Hayek + Cruz : Europacorp… fixe

Au final entre deux gags lamentables – le hoquet de Sara, répété à l’envi… -, l’esthétique publicitaire – et pour cause vous avez péché deux publicitaires norvégiens Joachim Roenning & Espen Sandberg, on dirait un canular -, des animaux crétins-malins à la Morris – on finit par regretter les « Dalton » de Philippe Haïm, c’est dire…-, on subit la musique poussive d’Éric Serra. Pourtant il y a des moyens, une belle photo de Thierry Arbogast mais que l’on préfère au service d’un Jean-Paul Rappeneau, des décors reconnus de l’État de Durango, si souvent utilisés. On ressort de ce film avec une triste impression de gâchis. Monsieur Besson, donc, non content de planquer votre cynisme derrière une roublardise, de celui qui n’a pas cédé aux sirènes hollywoodiennes, et est resté simple circulant à Paris en moto. Tout chez vous est calcul, entre les déclinaisons « Nikitesques », service minimum du film européen louchant sur l’International, vous faites même des petits comme Roselyne Bosch et son pathétique « Animals », la prétention en plus, les effets d’annonce et la stratégie du secret. Tout est assez vain chez vous, de l’apologie du suicide du « Grand bleu » – quand on attend un enfant de Rosanne Arquette céder à l’abîme c’est d’une noirceur inouïe -, à l’improbable cliché du tueur solitaire.
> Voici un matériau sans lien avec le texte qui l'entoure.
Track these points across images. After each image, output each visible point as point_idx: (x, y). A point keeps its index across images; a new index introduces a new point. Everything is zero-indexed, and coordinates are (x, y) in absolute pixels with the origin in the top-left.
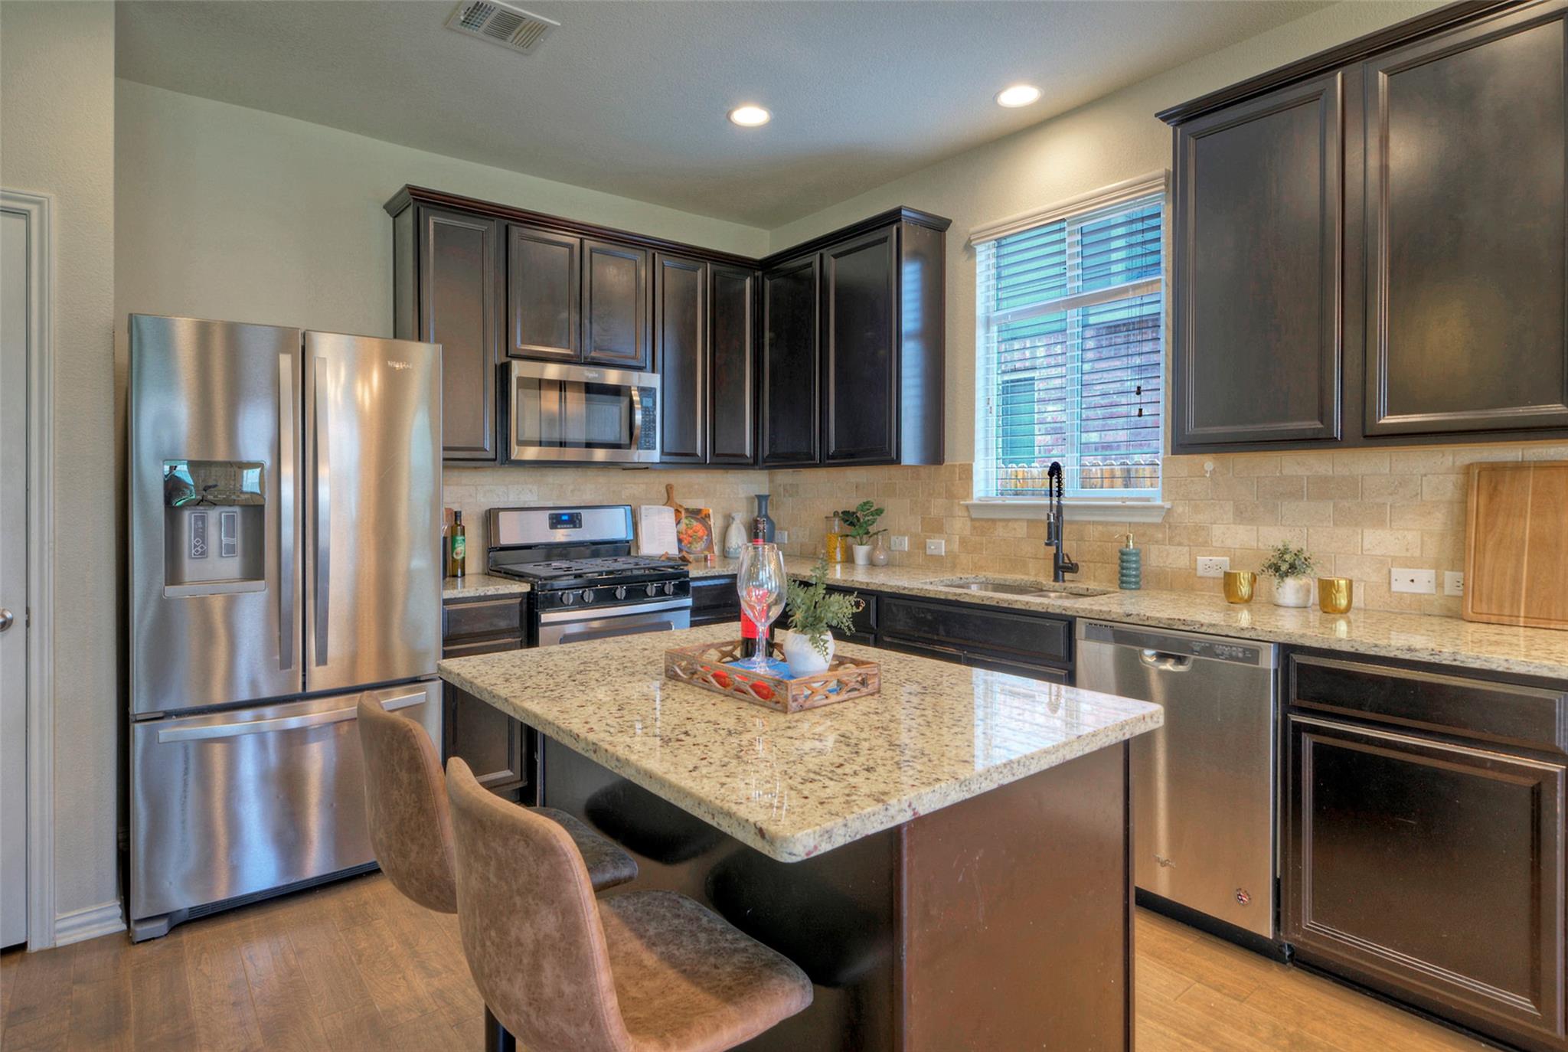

Comme je suis un peu couillon  – d’ailleurs je suis resté chez 20six après migration, pensant naïvement qu’il va y avoir quelques progrès, c’est dire si j’ai ma dose d’imbécillité… -, j’attends de vous une prise de conscience, un changement de cap dans votre fumisterie généralisée, que vous aidiez quelques metteurs en scènes, et non d’utiliser certains talents qui font bien dans le CV – j’ai entendu le témoignage de Jean-Paul Rouve sur le film « Bunker paradise », distribué sans conviction par « Europacorp » -. Vous dites travailler pour le public, dont je fais parti, mais on vous soupçonne de participer à la restauration de votre château, et cessez votre chantage affectif et  puéril sur votre présumé abandon comme cinéaste après menace de largage de créatures Minimoys. Je suis assez naïf, mais un auteur qui avait pour acteur fétiche Jean Bouise, ne peut pas être foncièrement mauvais.